Dal 19 al 21 Luglio del 2001 i più potenti capi di Stato della Terra si riunirono a Genova per stabilire una nuova agenda di sviluppo. Il Movimento No Global contestava prima di tutto il metodo neocoloniale di pochi paesi di dettare il modello di sviluppo a tutti gli altri stati del mondo, ma anche il sistema economico capitalista e il divagante Neoliberismo di quegli anni che ha portato privatizzazioni, precarietà e smantellamento dello stato sociale di cui ancora oggi ne stiamo pagando le conseguenze. Le proteste incontrarono una ferocissima repressione da parte delle istituzioni e delle forze dell’ordine, con scene degne delle più autoritarie dittature sudamericane.
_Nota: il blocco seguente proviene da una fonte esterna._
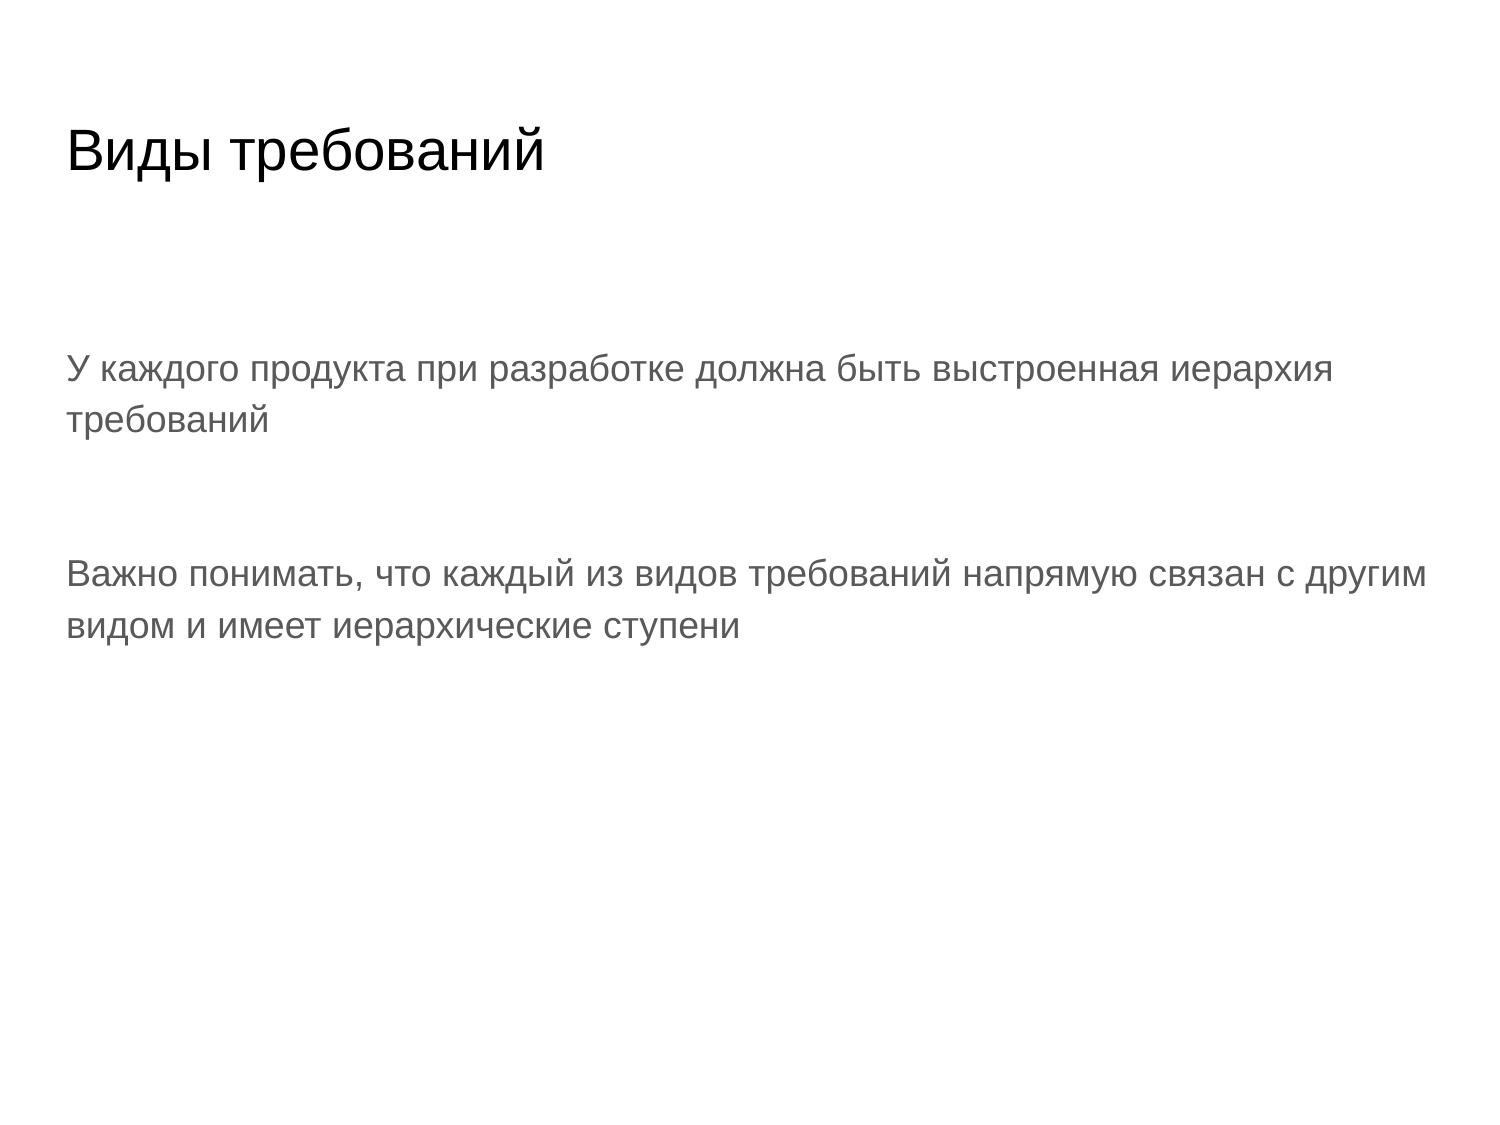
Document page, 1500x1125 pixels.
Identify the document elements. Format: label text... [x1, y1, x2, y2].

list У каждого продукта при разработке должна быть выстроенная иерархия требований Важно понимать, что каждый из видов требований напрямую связан с другим видом и имеет иерархические ступени [51, 252, 1449, 1000]
title Виды требований [51, 97, 1449, 223]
L’iniziativa di Martedì è un’occasione per far conoscere alle nuove generazioni che sanno poco o nulla dei fatti del g8 di Genova ciò che avvenne in quei giorni, coltivare la memoria con una piccola mostra fotografica ed elaborare riflessioni su ciò che avvenne dopo e su come la repressione sia diventata ancora più forte ai giorni nostri. Intendiamo rilanciare così la prospettiva di un mondo e una società diversa libera dallo sfruttamento e dalla logica del profitto.
Ne parliamo MARTEDI 21 LUGLIO ALLE 18 PRESSO LA SEDE SPI-CGIL DI AVELLINO con: Don Vitaliano della Sala, parroco di Mercogliano; Rino De Vinco, attivista No Global; Costantino D’Argenio, segretario cittadino di Rifondazione Comunista; Roberto “Buglione” De Filippis, attivista in collegamento da Genova.